При этих словах дед всегда оглядывался по углам и тихо ронял:
— Сколько раз тебе говорил, чтобы ты держала свой длинный язык за зубами. В Нарым за другими захотела, что ли?
— А я тебе говорю — пустой, — начинала кричать бабушка так, что ее можно было услышать на улице. — Я не о себе, я о колхозном добре пекусь. Для чего тогда мы садили эту картошку, спрашиваю я тебя?
Бабушка распалялась все больше и больше, и дед, видя, что ее уже не унять, собирался и уходил чинить забор или ремонтировать что-нибудь в сарайке. Дела в доме всегда найдутся.
Сухорукова в деревне не любили, но боялись. Каким бы пустым он не был, а в ссылку отправил многих. У него власть, связи в районе. Все знали, что он возит туда и мед, и сало, и муку целыми мешками.

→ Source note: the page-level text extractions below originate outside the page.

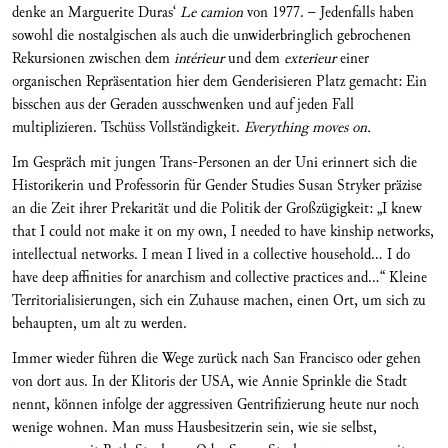
denke an Marguerite Duras‘
Le camion
von 1977. – Jedenfalls haben
sowohl die nostalgischen als auch die unwiderbringlich gebrochenen
Rekursionen zwischen dem
intérieur
und dem
exterieur
einer
organischen Repräsentation hier dem Genderisieren Platz gemacht: Ein
bisschen aus der Geraden ausschwenken und auf jeden Fall
multiplizieren. Tschüss Vollständigkeit.
Everything moves on.
Im Gespräch mit jungen Trans-Personen an der Uni erinnert sich die
Historikerin und Professorin für Gender Studies Susan Stryker präzise
an die Zeit ihrer Prekarität und die Politik der Großzügigkeit: „I knew
that I could not make it on my own, I needed to have kinship networks,
intellectual networks. I mean I lived in a collective household… I do
have deep affinities for anarchism and collective practices and…“ Kleine
Territorialisierungen, sich ein Zuhause machen, einen Ort, um sich zu
behaupten, um alt zu werden.
Immer wieder führen die Wege zurück nach San Francisco oder gehen
von dort aus. In der Klitoris der USA, wie Annie Sprinkle die Stadt
nennt, können infolge der aggressiven Gentrifizierung heute nur noch
wenige wohnen. Man muss Hausbesitzerin sein, wie sie selbst,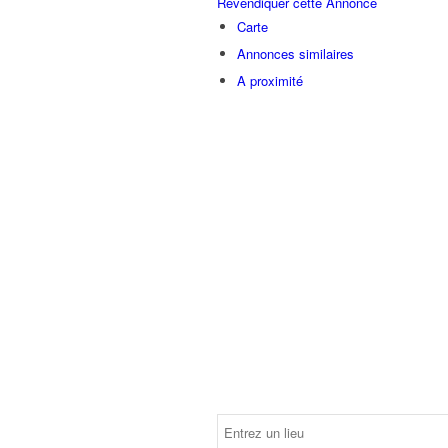
Revendiquer cette Annonce
Carte
Annonces similaires
A proximité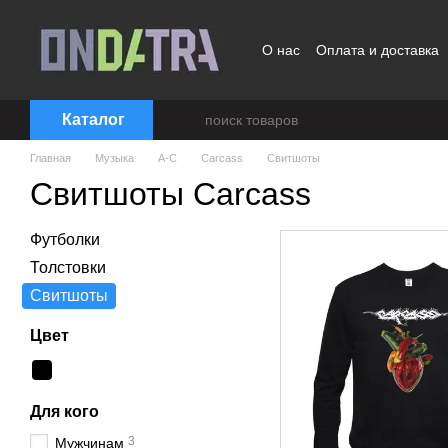
Перейти к основному контенту
О нас
Оплата и доставка
Договор публичной офер
Каталог
Главная
Музыка
A-C
Carcass
Свитшоты
Свитшоты Carcass
Футболки
Толстовки
Свитшоты
Цвет
Для кого
3
Мужчинам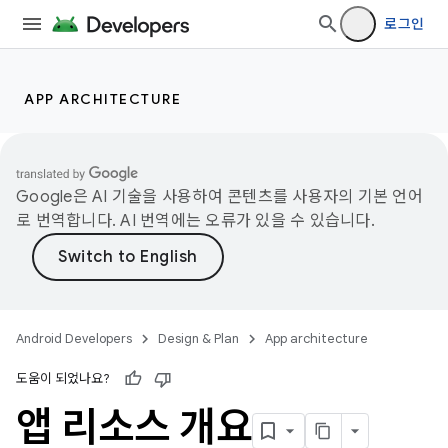
로그인
APP ARCHITECTURE
Google은 AI 기술을 사용하여 콘텐츠를 사용자의 기본 언어
로 번역합니다. AI 번역에는 오류가 있을 수 있습니다.
Android Developers
Design & Plan
App architecture
도움이 되었나요?
앱 리소스 개요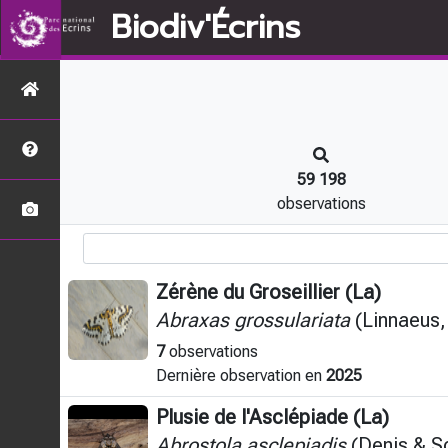
Biodiv'Écrins
59 198
observations
Zérène du Groseillier (La)
Abraxas grossulariata
(Linnaeus,
7
observations
Dernière observation en
2025
Plusie de l'Asclépiade (La)
Abrostola asclepiadis
(Denis & Sc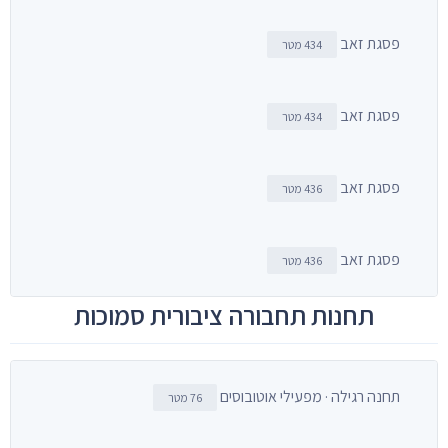
פסגת זאב
434 מטר
פסגת זאב
434 מטר
פסגת זאב
436 מטר
פסגת זאב
436 מטר
תחנות תחבורה ציבורית סמוכות
תחנה רגילה · מפעילי אוטובוסים
76 מטר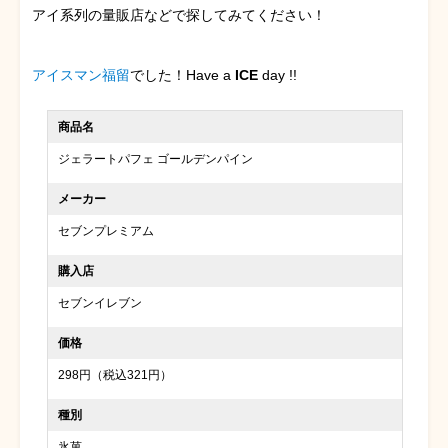
アイ系列の量販店などで探してみてください！
アイスマン福留
でした！Have a
ICE
day !!
商品名
ジェラートパフェ ゴールデンパイン
メーカー
セブンプレミアム
購入店
セブンイレブン
価格
298円（税込321円）
種別
氷菓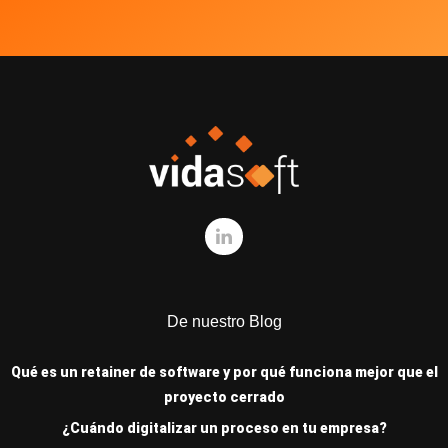
De nuestro Blog
Qué es un retainer de software y por qué funciona mejor que el
proyecto cerrado
¿Cuándo digitalizar un proceso en tu empresa?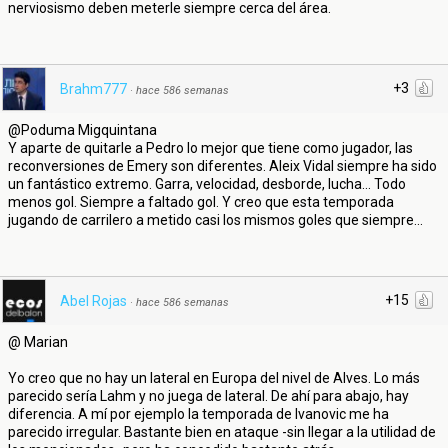
nerviosismo deben meterle siempre cerca del área.
+3
Brahm777
·
hace 586 semanas
@Poduma Migquintana
Y aparte de quitarle a Pedro lo mejor que tiene como jugador, las
reconversiones de Emery son diferentes. Aleix Vidal siempre ha sido
un fantástico extremo. Garra, velocidad, desborde, lucha... Todo
menos gol. Siempre a faltado gol. Y creo que esta temporada
jugando de carrilero a metido casi los mismos goles que siempre...
+15
Abel Rojas
·
hace 586 semanas
@ Marian
Yo creo que no hay un lateral en Europa del nivel de Alves. Lo más
parecido sería Lahm y no juega de lateral. De ahí para abajo, hay
diferencia. A mí por ejemplo la temporada de Ivanovic me ha
parecido irregular. Bastante bien en ataque -sin llegar a la utilidad de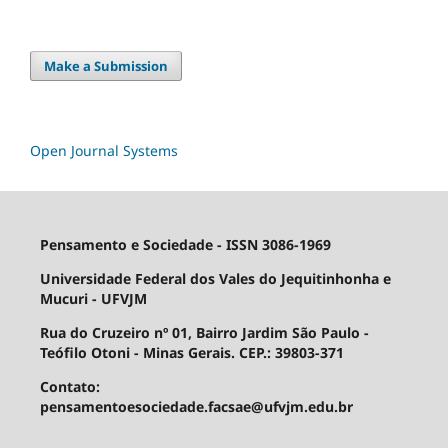
Make a Submission
Open Journal Systems
Pensamento e Sociedade - ISSN 3086-1969
Universidade Federal dos Vales do Jequitinhonha e
Mucuri - UFVJM
Rua do Cruzeiro nº 01, Bairro Jardim São Paulo -
Teófilo Otoni - Minas Gerais. CEP.: 39803-371
Contato:
pensamentoesociedade.facsae@ufvjm.edu.br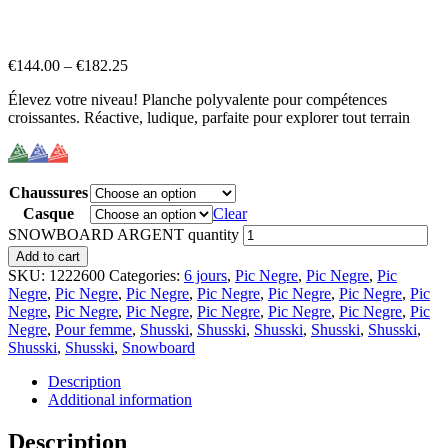
€
144.00
–
€
182.25
Élevez votre niveau! Planche polyvalente pour compétences
croissantes. Réactive, ludique, parfaite pour explorer tout terrain
Chaussures
Casque
Clear
SNOWBOARD ARGENT quantity
Add to cart
SKU:
1222600
Categories:
6 jours
,
Pic Negre
,
Pic Negre
,
Pic
Negre
,
Pic Negre
,
Pic Negre
,
Pic Negre
,
Pic Negre
,
Pic Negre
,
Pic
Negre
,
Pic Negre
,
Pic Negre
,
Pic Negre
,
Pic Negre
,
Pic Negre
,
Pic
Negre
,
Pour femme
,
Shusski
,
Shusski
,
Shusski
,
Shusski
,
Shusski
,
Shusski
,
Shusski
,
Snowboard
Description
Additional information
Description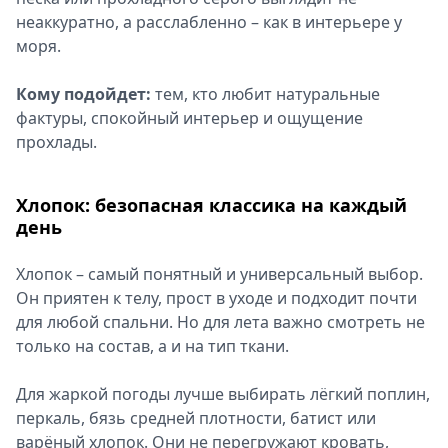
неаккуратно, а расслабленно – как в интерьере у
моря.
Кому подойдет:
тем, кто любит натуральные
фактуры, спокойный интерьер и ощущение
прохлады.
Хлопок: безопасная классика на каждый
день
Хлопок – самый понятный и универсальный выбор.
Он приятен к телу, прост в уходе и подходит почти
для любой спальни. Но для лета важно смотреть не
только на состав, а и на тип ткани.
Для жаркой погоды лучше выбирать лёгкий поплин,
перкаль, бязь средней плотности, батист или
варёный хлопок. Они не перегружают кровать,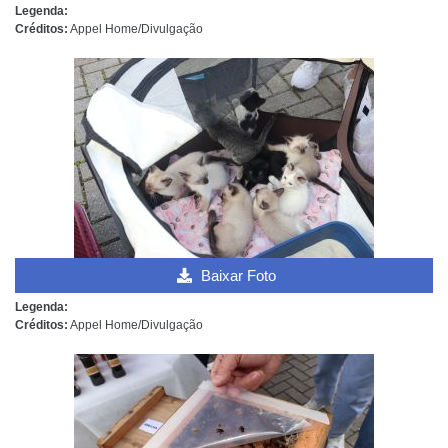
Legenda:
Créditos:
Appel Home/Divulgação
Baixar Foto
Legenda:
Créditos:
Appel Home/Divulgação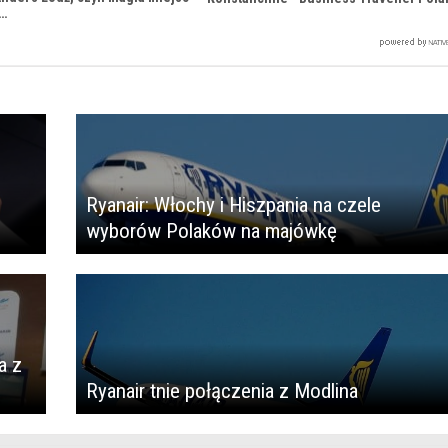
h…
Ryanair: Włochy i Hiszpania na czele
wyborów Polaków na majówkę
a z
Ryanair tnie połączenia z Modlina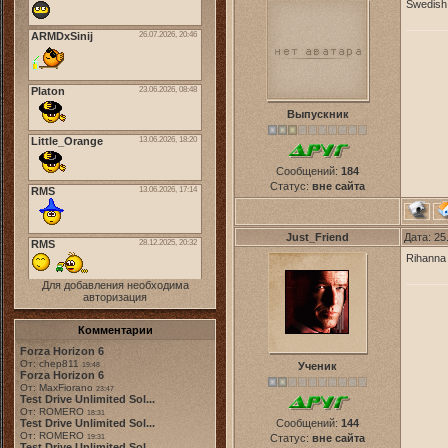
Swedish 
Выпускник
Сообщений:
184
Статус:
вне сайта
Just_Friend
Дата: 25
Rihanna 
Для добавления необходима
авторизация
Комментарии
Forza Horizon 6
От: chep811
Ученик
19:48
Forza Horizon 6
От: MaxFiorano
23:47
Test Drive Unlimited Sol...
От: ROMERO
18:31
Test Drive Unlimited Sol...
Сообщений:
144
От: ROMERO
Статус:
вне сайта
19:31
Test Drive Unlimited Sol...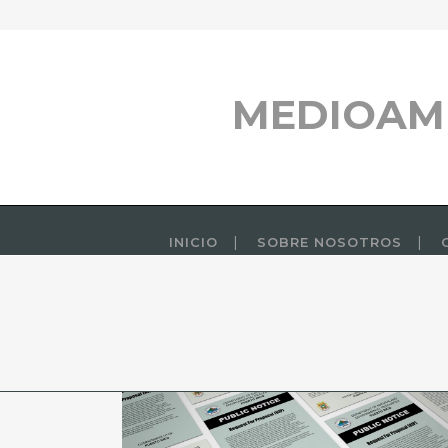
MEDIOAM
INICIO
SOBRE NOSOTROS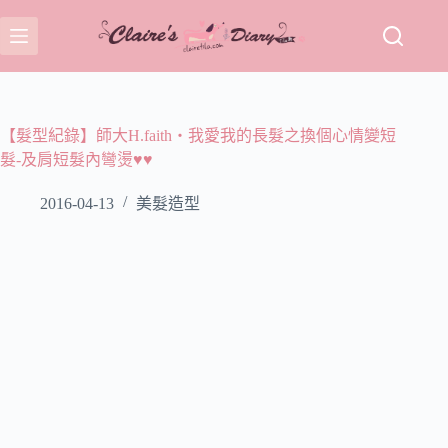
跳
至
主
要
內
容
【髮型紀錄】師大H.faith‧我愛我的長髮之換個心情變短
髮-及肩短髮內彎燙♥♥
2016-04-13
美髮造型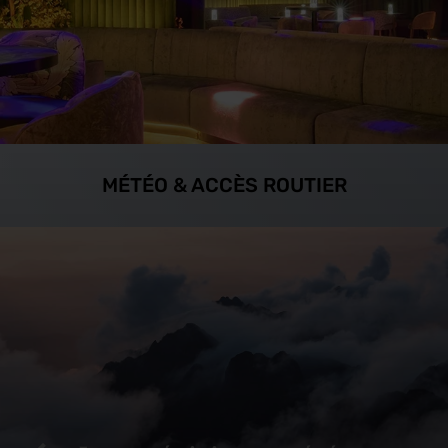
MÉTÉO & ACCÈS ROUTIER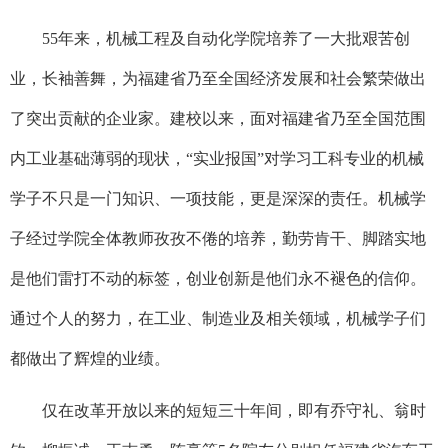
55年来，机械工程及自动化学院培养了一大批艰苦创
业，长袖善舞，为福建省乃至全国经济发展和社会繁荣做出
了突出贡献的企业家。建校以来，面对福建省乃至全国范围
内工业基础薄弱的现状，“实业报国”对学习工科专业的机械
学子不只是一门知识、一项技能，更是深深的责任。机械学
子经过学院全体教师孜孜不倦的培养，勤劳肯干、脚踏实地
是他们雷打不动的标签，创业创新是他们永不褪色的信仰。
通过个人的努力，在工业、制造业及相关领域，机械学子们
都做出了辉煌的业绩。
仅在改革开放以来的短短三十年间，即有乔守礼、翁时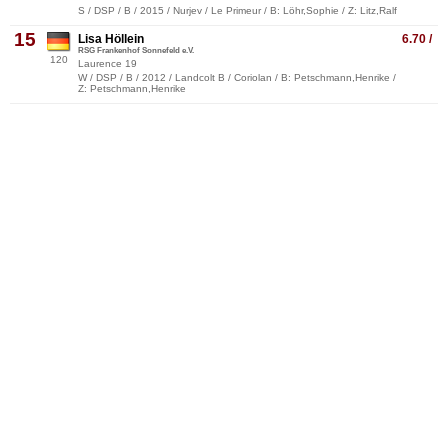
S / DSP / B / 2015 / Nurjev / Le Primeur / B: Löhr,Sophie / Z: Litz,Ralf
15
Lisa Höllein
6.70 /
RSG Frankenhof Sonnefeld e.V.
120
Laurence 19
W / DSP / B / 2012 / Landcolt B / Coriolan / B: Petschmann,Henrike /
Z: Petschmann,Henrike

Завтра надо будет спросить Безрядьева о других новоселовских переселенцах, подумал я и повернулся к нему. Но он ровно дышал, и мне показалось, что Антон уже уснул.
Я отвернулся, закрыл глаза и мне почему-то вспомнилась Катя. Ее большие светло-карие глаза, красивый профиль с туго стянутым на затылке узлом темных волос. Эту прическу она сделала для того, чтобы казаться старше и серьезней. Когда она распускала волосы, с ее лица исчезала учительская строгость и она сразу становилась похожей на девчонку. Ей очень шли распущенные волосы.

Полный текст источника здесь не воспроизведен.